Neuroimaging is revealing more than ever how the brain changes over time and space. By combining information from different types of imaging that capture brain activity (functional magnetic resonance imaging, arterial spin labeling) and anatomy (T1-weighted and diffusion tensor imaging), we can begin to create individualized narratives of the brain across time. These brain narratives unfold from activation patterns of large populations of neurons, their synaptic integration by neurons, and the axonal pathways required to physically communicate the electrical signals that give rise to consciousness. It can be overwhelming to decipher brain imaging studies (even for the experts!), and this blog post is intended to demystify some fundamental principles of neuroimaging–especially of pain perception–so that you can critically evaluate this type of research.

Sculpting Brain Structure and Function

Different neuroimaging modalities are used to ask different types of biological questions about the brain. Suppose you want to know:

  • What brain regions are active during pain perception?
  • Is this pattern of activity unique to pain, or can other sensory experiences be mediated by the same network of brain areas?
  • How do those brain regions naturally communicate with one another when you aren’t focused on pain?
  • Does chronic pain cause neuronal atrophy in any of these regions?
  • Are there predisposing differences in the anatomy (size or shape) of these regions that could make someone more susceptible to develop chronic pain?
  • Over time, does the structure of the axonal highways that link these regions with the rest of the brain reflect chronic pain severity?
  • By combining information about axonal pathways and communication between brain regions, can we identify new communication circuits that tell us something about an individual’s vulnerability or resilience to chronic pain?

 

These questions can be answered by using our knowledge of neuroplasticity from the basic science literature to guide the use of technology. Short-term changes in brain states are reflected in the fluctuations of BOLD activity over seconds to minutes, whereas longer-term changes are evident in gray (neuronal) and white (axonal) matter properties.

Functional magnetic resonance imaging (fMRI) captures snapshots of brain activity in 0.5- 3 second increments (depending on repetition time, or TR). Most fMRI studies are task-based experiments that detect changes local brain activity related to a specific task. For example, a task-based study that examines a person’s pain intensity ratings will use the ratings as discrete events that are used to extract relevant brain activity that strongly correlates with the rise and fall of perceived intensity. However, standard task-based analyses use event related designs that sample a larger period of time (approximately 3-5 seconds before and after a given TR). Therefore a single brain volume with a TR = 2.5 may actually reflect up to 12.5 seconds of activity. This poor temporal resolution isn’t necessarily a problem for capturing fluctuations in activity in regions like the somatosensory cortices, where natural fluctuations in blood oxygen level dependent (BOLD) activity take up to 20-25 seconds to peak and trough. On the other hand, this temporal resolution can be disastrous in capturing phasic activity in the nucleus accumbens (NAc). Brief phasic increases in the NAc appear to serve distinct biological purposes: a spike of NAc activity prior to a stimulus serves as a predictive signal, whereas the phasic burst after removal of a stimulus is likely a valuation signal (Baliki 2009).

Indeed, the natural fluctuations in brain regional activation suggest that, depending on when you happen to time your stimulus in comparison with an individual’s unique physiology as they lie in your scanner, you may fail to analyze data in a way that actually captures a region’s contribution to ANY 12.5 second event. Biyu He attempted to tackle this unique problem a few years ago by proposing algorithms to statistically account for these natural fluctuations (essentially by normalizing activity data to an individual’s basal BOLD responses for each region).

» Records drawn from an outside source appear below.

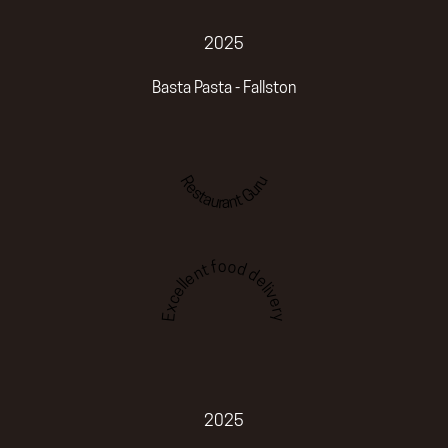
2025
Basta Pasta - Fallston
Restaurant Guru
Excellent food delivery
2025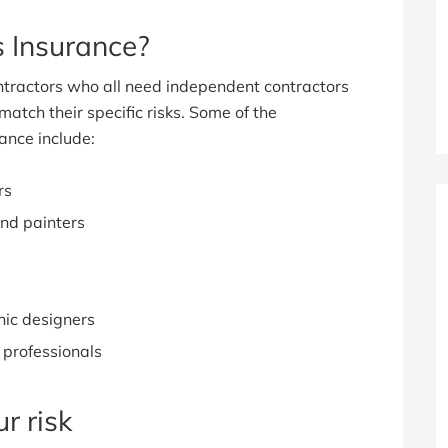
 Insurance?
tractors who all need independent contractors
match their specific risks. Some of the
ance include:
rs
and painters
hic designers
 professionals
r risk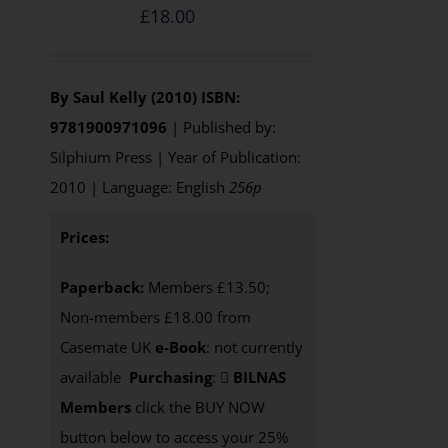
£
18.00
By Saul Kelly (2010)
ISBN:
9781900971096
| Published by:
Silphium Press | Year of Publication:
2010 | Language: English
256p
Prices:
Paperback:
Members £13.50;
Non-members £18.00 from
Casemate UK
e-Book
: not currently
available
Purchasing
:
BILNAS
Members
click the BUY NOW
button below to access your 25%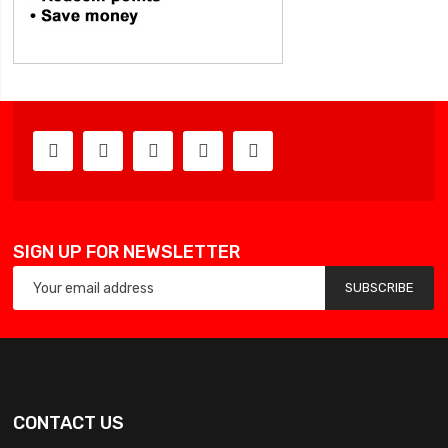
SIGN UP FOR NEWSLETTER
SUBSCRIBE
CONTACT US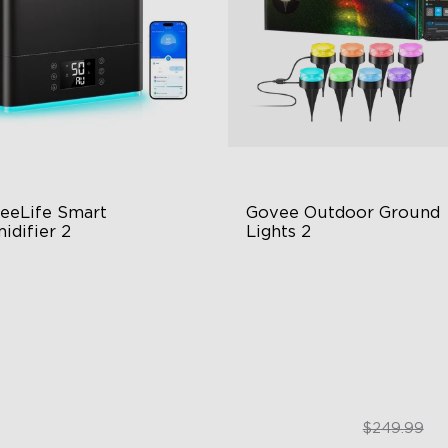
eeLife Smart 
Govee Outdoor Ground 
idifier 2
Lights 2
 Large Capacity
Unique Reflector Design
0° Customizable Mist
63 Dynamic Scene Modes
to Mode
Year-Round IP67 Protection
$139.99
$189.99
$249.99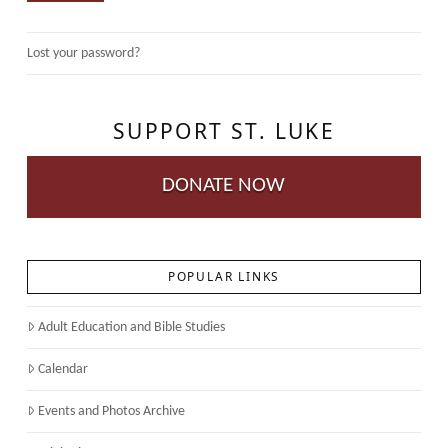
Lost your password?
SUPPORT ST. LUKE
DONATE NOW
POPULAR LINKS
Adult Education and Bible Studies
Calendar
Events and Photos Archive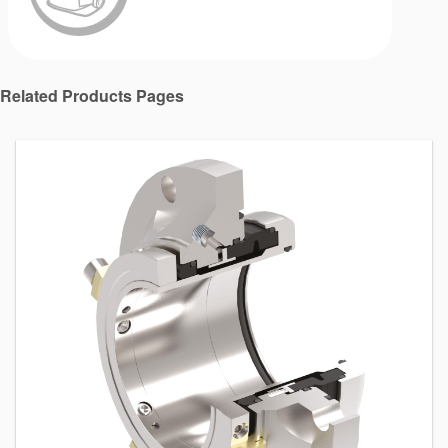
Related Products Pages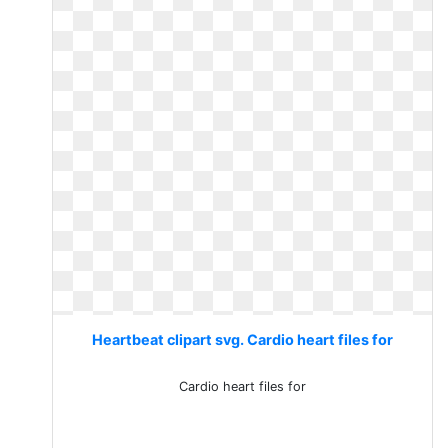
Heartbeat clipart svg. Cardio heart files for
Cardio heart files for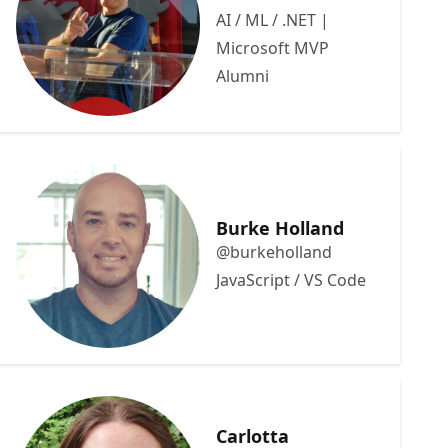
AI / ML / .NET |
Microsoft MVP
Alumni
Burke Holland
@burkeholland
JavaScript / VS Code
Carlotta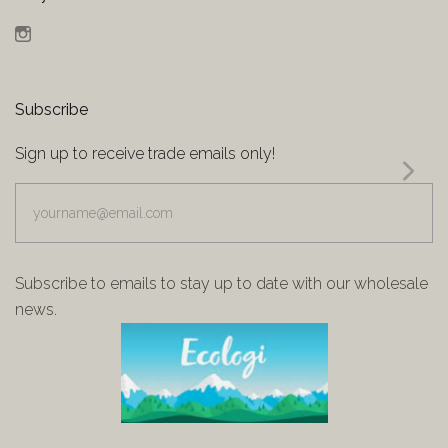
Instagram
Subscribe
Sign up to receive trade emails only!
yourname@email.com
Subscribe to emails to stay up to date with our wholesale
news.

The anatomical features that emerge from large groups of neurons are captured in T1-anatomical imaging. Measurable increases and decreases in neocortical grey matter occur over weeks to months, and grey matter in the neocortex appears to correlate with clinical symptom severity across a broad variety of disease states. If we assume that symptoms are expressions of an underlying pathological process–which is a safe assumption–this means that grey matter changes may preferentially reflect consequences of a disease, rather than the disease itself.

The structural details of axon tracts (white matter) are measured with diffusion tensor imaging. At this point we know that measurable changes in axon structure emerge within 1-2 weeks complex motor task training (e.g., juggling), and that certain brain regions are more likely to show these changes than others (e.g., motor cortex). Many neurodegenerative diseases show a gradual but dramatic breakdown of axon tract structure, and this is thought to explain why information becomes far more difficult to integrate with diseases like Alzheimer’s, frontotemporal dementia, or multiple sclerosis. Very few diseases are associated with more coherent axon tract structure, and one of these conditions chronic bladder pain.

Given these basic ground rules, we can begin to piece together a narrative of the functional and structure interactions that promote disease development.